À 40 km de l’Italie, en Maurienne, l’arrivée du loup en 1997 a remis en cause les pratiques d’élevage d’Hubert Covarel et de sa femme Marie, organisés en Gaec entre époux à Fontcouverte-La Toussuire, en Savoie. « À l’époque, nos brebis pâturaient l’été en alpage sans protection particulière et sans berger, se rappelle Hubert Covarel. Pris par les foins en contrebas (110 t en quarante jours), je venais voir mes animaux une fois par semaine, ou alors je montais le soir vérifier que tout allait bien. »
Quatre chiens par lot
Ce mode d’élevage en liberté a été brutalement condamné. « Alors qu’officiellement le loup n’était pas sur notre territoire, nous nous sommes rendus compte qu’il nous manquait 60 brebis et agneaux », expliquent les éleveurs.
En 1999, un an après que le loup a été officiellement identifié dans la région, Hubert Covarel a commencé, comme certains de ses collègues, à protéger son troupeau. « Pendant cinq ans, avant que le plan loup ne soit étendu aux Alpes du Nord, il a fallu se débrouiller par nous-mêmes.
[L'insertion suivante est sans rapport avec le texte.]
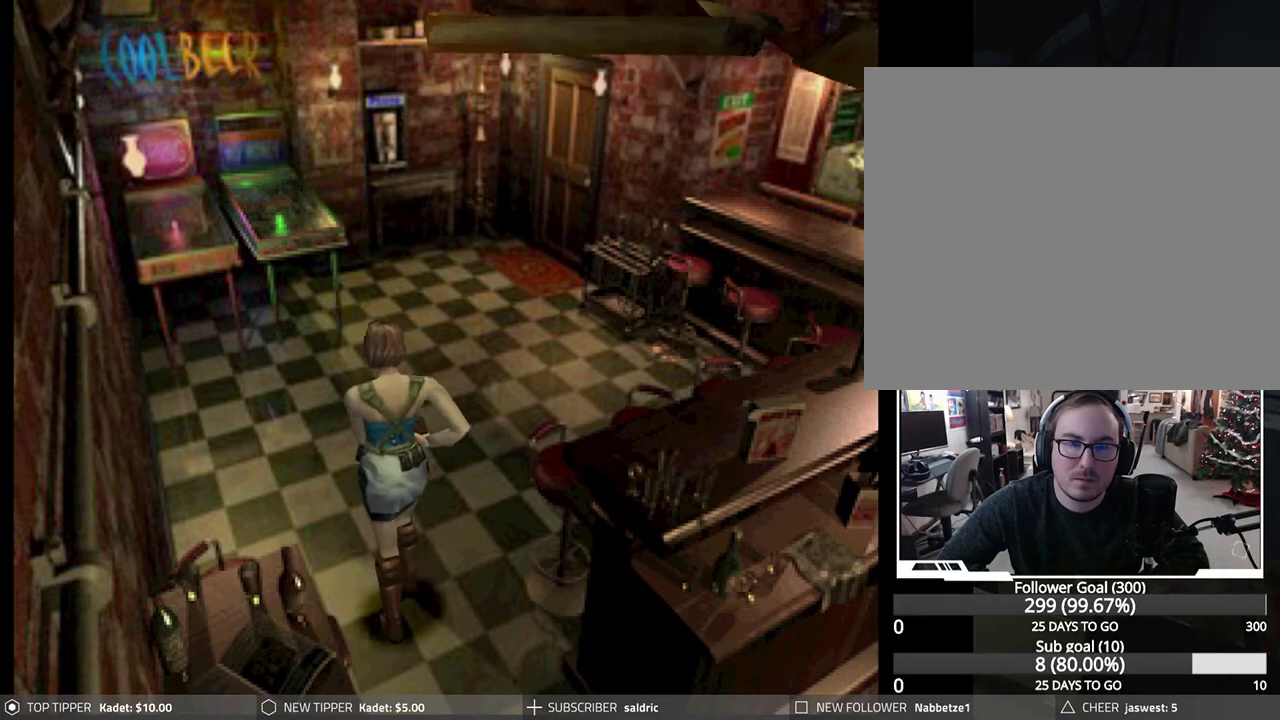
{"buttons": ["DPAD_DOWN"], "left_stick": "center", "events": []}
Avec des financements Emplois-jeunes, nous avons recruté des bergers et nous nous sommes rendus dans le sud de l’Italie pour ramener des chiens bergers des Abruzzes. » D’emblée opérationnels, ils ont donné de bons résultats face au loup.
Tant au niveau des capacités olfactives que de la puissance d’intervention, les chiens de protection s’imposent au prédateur à une condition : qu’ils soient suffisamment nombreux. « Pour une protection efficace dans nos conditions de montagne, il faut un minimum de quatre chiens par lot, souligne l’éleveur. Nous en avons onze, car nos animaux en alpage sont répartis en trois groupes. Avoir autant de chiens revient à gérer un second cheptel. Il faut s’en occuper, les entretenir, les soigner et les aimer. Nous sommes attachés à eux. Ils sont notre assurance tous risques. »
« La présence des chiens protège nos troupeaux du loup et nous a libérés des dégâts provoqués par les grands corbeaux noirs des alpes », explique Hubert Covarel. © Anne Brehier
Grâce aux chiens, le couple fait encore naître aujourd’hui la majorité de ses agneaux en plein air entre fin avril et début mai. Après un passage dans les montagnettes, le troupeau (brebis et agneaux) monte en altitude en suivant la première pousse de l’herbe. Pendant quatre mois, grâce à l’étagement de la végétation entre 900 m et 2 200 m, l’herbe fait du lait et donc de la croissance pour les agneaux. Initialement en texel, les brebis ont fait l’objet d’un croisement par absorption avec du hampshire, une race anglaise herbagère qui donne des agneaux bien conformés. « Dans les secteurs colonisés par le loup, le choix de la race est fondamental, indique l’exploitant. Les brebis doivent être grégaires, avoir l’instinct de se rassembler facilement. »
Outre la protection des troupeaux, il a fallu gérer les problèmes de cohabitation des « patous » avec les randonneurs, nombreux dans ce secteur situé au-dessus de la station de la Toussuire (15 000 lits touristiques).
Apaiser les tensions
La pose de filets électrifiés, quand la nature du sol le permet, ainsi qu’une vigilance des éleveurs concernant la reproduction de leurs chiens a apaisé les tensions. « Les chiens agressifs sont souvent issus de consanguinité », explique Hubert Covarel. Alors que lui-même n’avait jamais eu de patous agressifs, deux de ses chiennes en chaleur ont pincé les mollets de randonneurs ces deux dernières années. « Un mâle avait sailli ses filles pendant cinq ans et j’avais gardé les chiots. C’était une erreur. » L’hiver, les patous sont en bergerie.
À la demande du syndicat intercommunal et de l’office de tourisme, 6 km de filets électrifiés ont été posés par les éleveurs entre le col du Glandon et le Grand Chatelard. À 2 200 m d’altitude, sur une ligne de crête en face de la chaîne de Belledonne, ils isolent les touristes des patous. « Aujourd’hui, les marcheurs montent de moins en moins souvent en alpage avec leurs chiens. Ils nous respectent davantage. »
Toutes ces actions doivent s’inscrire dans la durée. « Car le loup est malheureusement là pour rester. C’est un choix de la société. L’accepter n’est pas une chose facile. Certains éleveurs n’y sont pas parvenus et en sont morts », se désolent Hubert Covarel et son épouse. Leurs efforts ne sont pas vains car la relève est assurée. Le couple a réduit son troupeau de 600 à 435 brebis afin de le transmettre à leur jeune berger, qui sera double actif.